**Directive:**
Write out every line of the records, without changes, from the line containing "signoutUser();" through the end of the records, including both.

**Source data:**
-=-=-

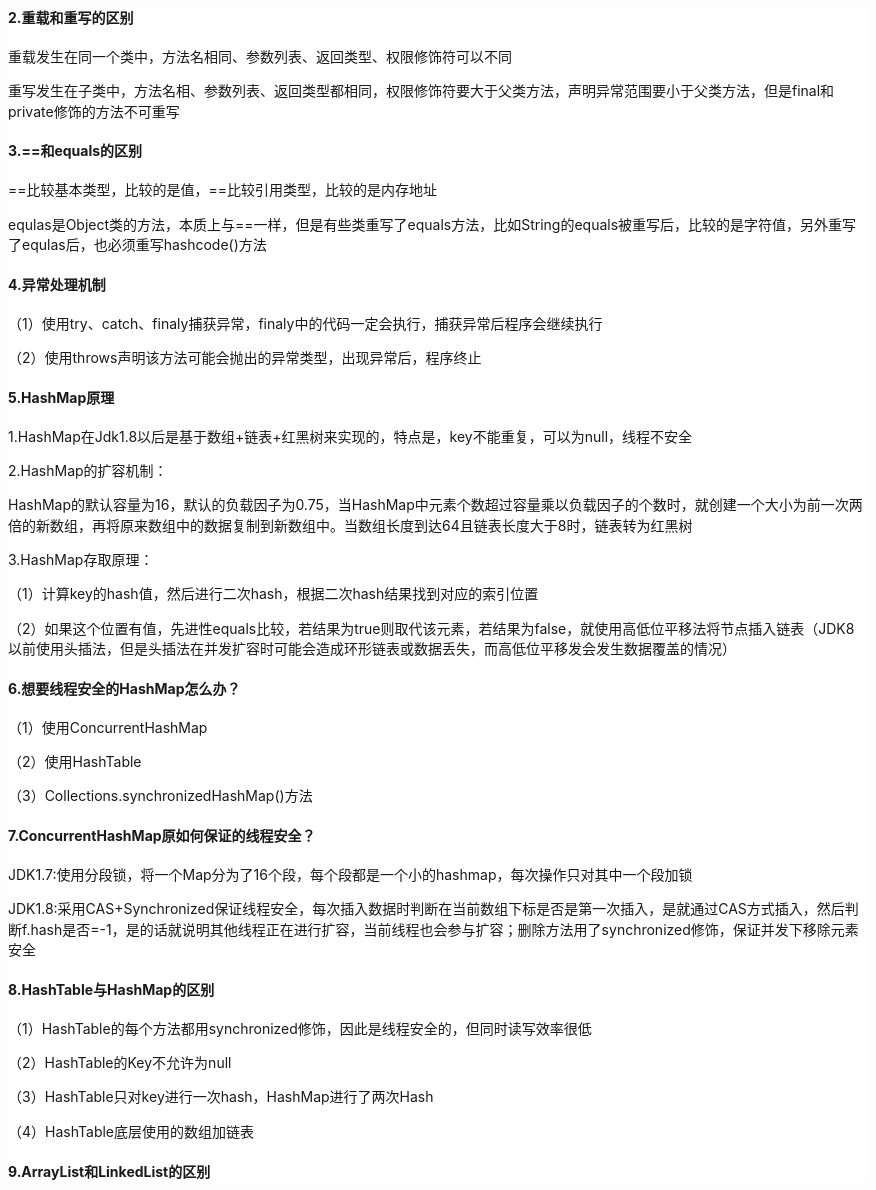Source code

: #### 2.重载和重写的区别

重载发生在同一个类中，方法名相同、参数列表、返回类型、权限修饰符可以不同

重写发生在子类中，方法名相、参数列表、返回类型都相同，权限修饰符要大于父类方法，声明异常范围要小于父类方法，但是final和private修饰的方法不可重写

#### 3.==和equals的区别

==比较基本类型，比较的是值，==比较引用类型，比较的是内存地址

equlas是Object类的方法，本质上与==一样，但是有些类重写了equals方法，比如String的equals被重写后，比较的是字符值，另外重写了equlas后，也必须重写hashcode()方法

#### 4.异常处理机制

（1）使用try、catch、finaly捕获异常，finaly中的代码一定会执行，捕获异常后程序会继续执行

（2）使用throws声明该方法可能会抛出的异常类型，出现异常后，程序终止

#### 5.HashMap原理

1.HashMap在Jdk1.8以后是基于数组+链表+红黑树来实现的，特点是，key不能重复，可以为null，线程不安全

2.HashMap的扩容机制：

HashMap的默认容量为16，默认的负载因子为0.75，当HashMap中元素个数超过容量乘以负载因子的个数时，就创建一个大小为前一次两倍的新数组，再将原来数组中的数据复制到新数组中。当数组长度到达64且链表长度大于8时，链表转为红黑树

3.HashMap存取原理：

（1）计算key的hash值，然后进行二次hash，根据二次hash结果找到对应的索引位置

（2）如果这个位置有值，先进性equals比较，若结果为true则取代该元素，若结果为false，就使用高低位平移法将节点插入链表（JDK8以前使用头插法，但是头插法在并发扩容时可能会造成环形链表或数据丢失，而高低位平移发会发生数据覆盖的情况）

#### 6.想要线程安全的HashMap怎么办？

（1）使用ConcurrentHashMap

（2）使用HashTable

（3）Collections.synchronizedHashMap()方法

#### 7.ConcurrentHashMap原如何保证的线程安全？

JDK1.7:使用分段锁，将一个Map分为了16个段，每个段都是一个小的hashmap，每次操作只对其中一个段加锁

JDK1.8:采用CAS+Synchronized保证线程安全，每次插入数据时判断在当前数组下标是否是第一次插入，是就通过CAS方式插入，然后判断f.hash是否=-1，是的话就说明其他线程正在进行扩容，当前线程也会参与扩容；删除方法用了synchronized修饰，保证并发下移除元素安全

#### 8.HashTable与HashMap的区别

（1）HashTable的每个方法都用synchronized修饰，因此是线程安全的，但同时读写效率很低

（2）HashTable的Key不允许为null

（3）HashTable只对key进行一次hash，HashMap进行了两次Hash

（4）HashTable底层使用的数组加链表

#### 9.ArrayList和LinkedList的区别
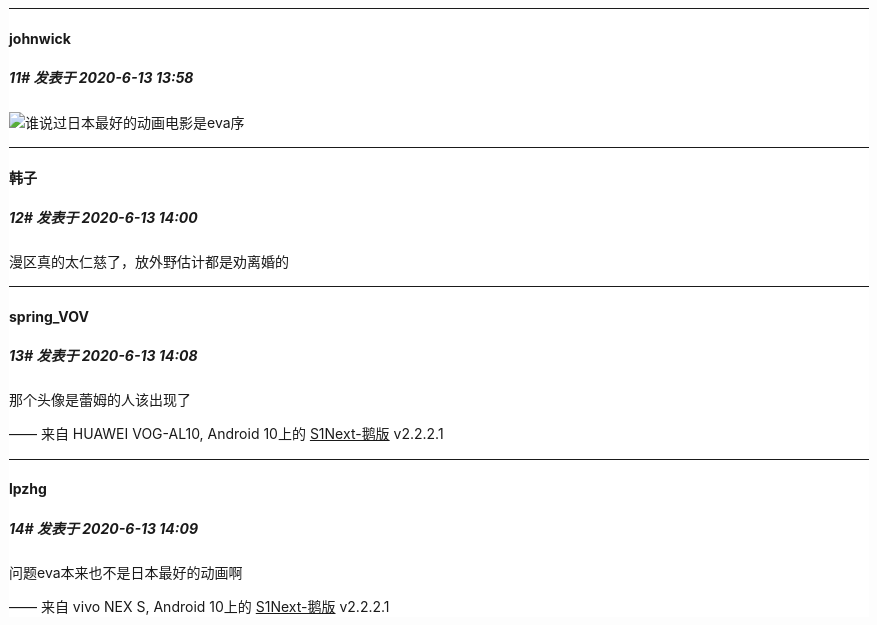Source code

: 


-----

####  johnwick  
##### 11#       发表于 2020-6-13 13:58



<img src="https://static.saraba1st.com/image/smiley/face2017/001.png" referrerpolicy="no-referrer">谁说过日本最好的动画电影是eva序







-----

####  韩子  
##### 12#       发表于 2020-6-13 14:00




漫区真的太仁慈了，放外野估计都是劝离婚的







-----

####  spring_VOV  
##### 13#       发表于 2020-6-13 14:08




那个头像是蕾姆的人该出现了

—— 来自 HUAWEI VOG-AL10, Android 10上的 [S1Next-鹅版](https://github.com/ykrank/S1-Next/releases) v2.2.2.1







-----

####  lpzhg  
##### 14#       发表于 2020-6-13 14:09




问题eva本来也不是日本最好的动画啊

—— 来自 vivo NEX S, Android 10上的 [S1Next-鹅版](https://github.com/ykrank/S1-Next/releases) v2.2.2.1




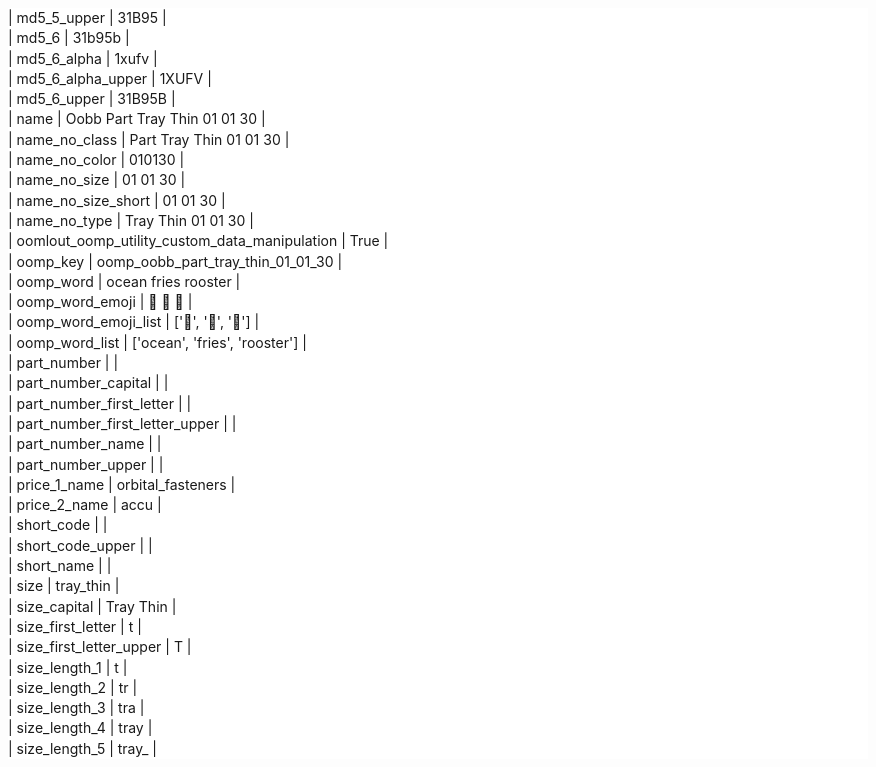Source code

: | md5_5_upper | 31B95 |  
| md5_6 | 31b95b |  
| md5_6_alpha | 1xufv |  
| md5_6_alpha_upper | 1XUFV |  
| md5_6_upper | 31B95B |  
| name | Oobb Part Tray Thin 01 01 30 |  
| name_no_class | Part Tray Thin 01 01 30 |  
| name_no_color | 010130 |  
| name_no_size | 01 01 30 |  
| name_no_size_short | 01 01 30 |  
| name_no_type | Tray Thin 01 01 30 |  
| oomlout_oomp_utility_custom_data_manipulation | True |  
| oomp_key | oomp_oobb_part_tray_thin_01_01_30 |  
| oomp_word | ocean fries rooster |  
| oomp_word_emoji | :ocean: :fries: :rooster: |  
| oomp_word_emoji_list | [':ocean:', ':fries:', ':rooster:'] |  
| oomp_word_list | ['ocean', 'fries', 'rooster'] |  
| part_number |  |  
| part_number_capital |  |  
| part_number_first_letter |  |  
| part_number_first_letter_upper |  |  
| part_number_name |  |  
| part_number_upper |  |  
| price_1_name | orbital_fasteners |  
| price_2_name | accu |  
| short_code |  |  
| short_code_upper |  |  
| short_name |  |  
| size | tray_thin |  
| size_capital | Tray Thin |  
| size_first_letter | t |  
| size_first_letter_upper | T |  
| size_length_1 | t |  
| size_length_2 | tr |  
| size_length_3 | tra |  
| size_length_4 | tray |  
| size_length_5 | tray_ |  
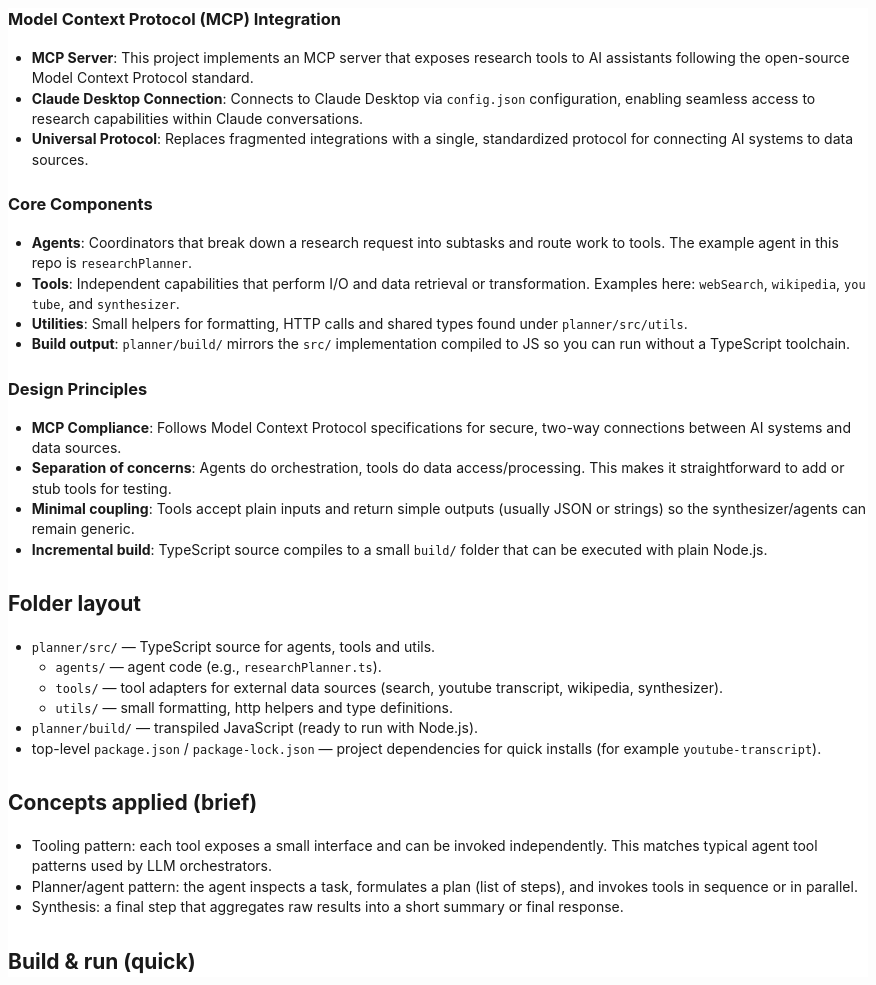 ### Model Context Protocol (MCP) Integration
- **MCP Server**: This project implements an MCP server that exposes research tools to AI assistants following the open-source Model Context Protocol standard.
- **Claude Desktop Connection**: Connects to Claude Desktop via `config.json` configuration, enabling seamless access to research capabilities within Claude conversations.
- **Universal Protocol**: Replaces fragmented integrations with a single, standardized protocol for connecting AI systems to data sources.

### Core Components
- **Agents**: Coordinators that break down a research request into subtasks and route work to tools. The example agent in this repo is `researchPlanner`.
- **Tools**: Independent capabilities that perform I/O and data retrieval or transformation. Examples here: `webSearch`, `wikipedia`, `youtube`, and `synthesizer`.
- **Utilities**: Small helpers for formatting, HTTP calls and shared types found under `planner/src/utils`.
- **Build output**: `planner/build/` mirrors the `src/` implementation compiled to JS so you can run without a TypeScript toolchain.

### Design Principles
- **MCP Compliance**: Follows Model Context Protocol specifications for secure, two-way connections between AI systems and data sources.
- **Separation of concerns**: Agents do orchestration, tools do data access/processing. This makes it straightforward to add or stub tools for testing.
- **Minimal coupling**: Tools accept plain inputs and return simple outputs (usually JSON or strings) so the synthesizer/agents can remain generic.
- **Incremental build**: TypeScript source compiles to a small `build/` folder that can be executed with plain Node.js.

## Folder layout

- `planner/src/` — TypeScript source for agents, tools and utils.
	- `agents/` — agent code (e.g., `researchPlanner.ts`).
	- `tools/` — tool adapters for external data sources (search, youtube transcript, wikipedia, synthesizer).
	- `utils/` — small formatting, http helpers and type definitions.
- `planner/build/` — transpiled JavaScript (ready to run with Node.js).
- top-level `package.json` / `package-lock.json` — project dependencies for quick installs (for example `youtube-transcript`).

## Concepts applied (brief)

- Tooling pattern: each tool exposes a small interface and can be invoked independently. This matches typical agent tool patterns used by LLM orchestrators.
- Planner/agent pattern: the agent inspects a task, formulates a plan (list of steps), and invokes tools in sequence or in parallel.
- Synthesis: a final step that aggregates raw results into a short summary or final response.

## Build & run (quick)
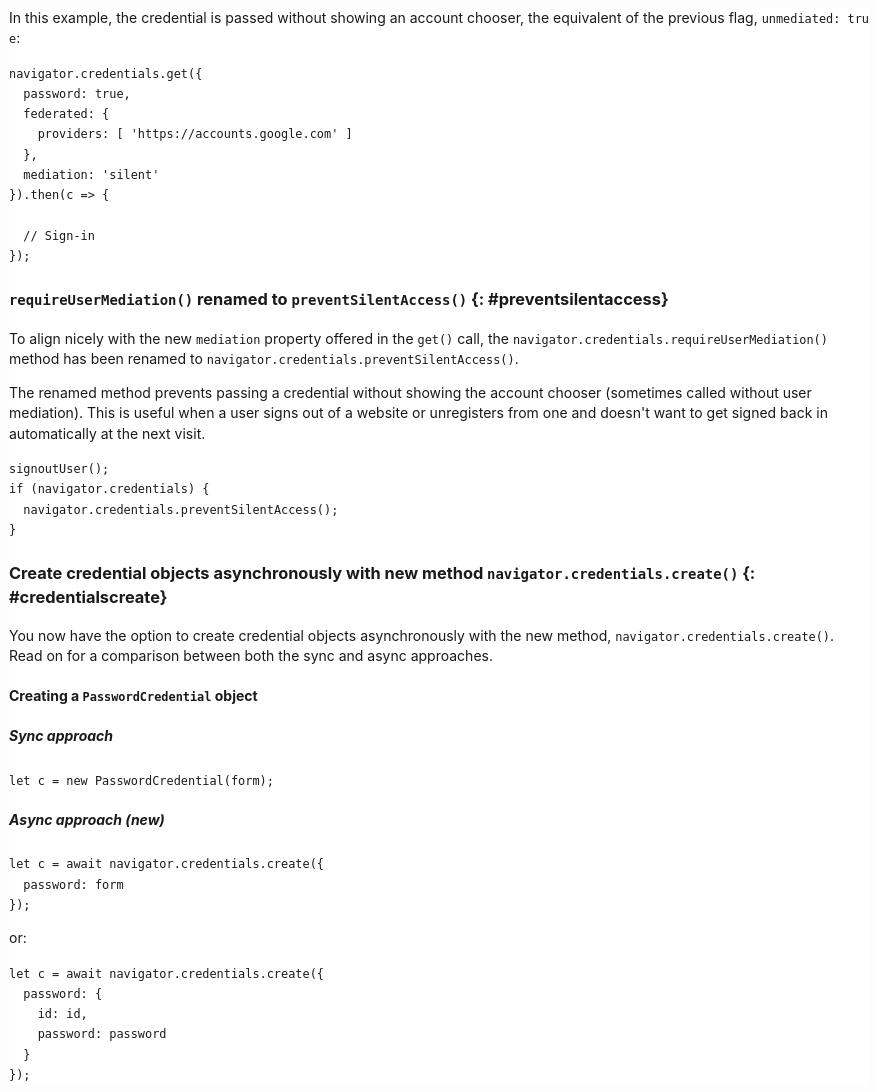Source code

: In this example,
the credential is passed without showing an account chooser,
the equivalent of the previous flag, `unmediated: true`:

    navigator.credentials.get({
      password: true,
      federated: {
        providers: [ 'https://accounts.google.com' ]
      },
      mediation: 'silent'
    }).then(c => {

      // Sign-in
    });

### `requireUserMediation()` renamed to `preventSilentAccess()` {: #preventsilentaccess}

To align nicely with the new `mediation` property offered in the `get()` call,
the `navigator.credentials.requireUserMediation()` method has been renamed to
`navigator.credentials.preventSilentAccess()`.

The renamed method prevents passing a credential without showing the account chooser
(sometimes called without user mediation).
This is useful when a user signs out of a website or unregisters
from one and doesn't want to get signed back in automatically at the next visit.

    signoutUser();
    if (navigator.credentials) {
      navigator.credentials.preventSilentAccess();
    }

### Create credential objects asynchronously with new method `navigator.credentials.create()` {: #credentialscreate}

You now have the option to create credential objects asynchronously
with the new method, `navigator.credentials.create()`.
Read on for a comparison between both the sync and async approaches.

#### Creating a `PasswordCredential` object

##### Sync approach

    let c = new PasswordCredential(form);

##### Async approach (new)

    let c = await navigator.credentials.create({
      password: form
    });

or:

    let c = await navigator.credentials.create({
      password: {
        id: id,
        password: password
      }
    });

-=-=-

**Answer to the exercise:**
    signoutUser();
    if (navigator.credentials) {
      navigator.credentials.preventSilentAccess();
    }

### Create credential objects asynchronously with new method `navigator.credentials.create()` {: #credentialscreate}

You now have the option to create credential objects asynchronously
with the new method, `navigator.credentials.create()`.
Read on for a comparison between both the sync and async approaches.

#### Creating a `PasswordCredential` object

##### Sync approach

    let c = new PasswordCredential(form);

##### Async approach (new)

    let c = await navigator.credentials.create({
      password: form
    });

or:

    let c = await navigator.credentials.create({
      password: {
        id: id,
        password: password
      }
    });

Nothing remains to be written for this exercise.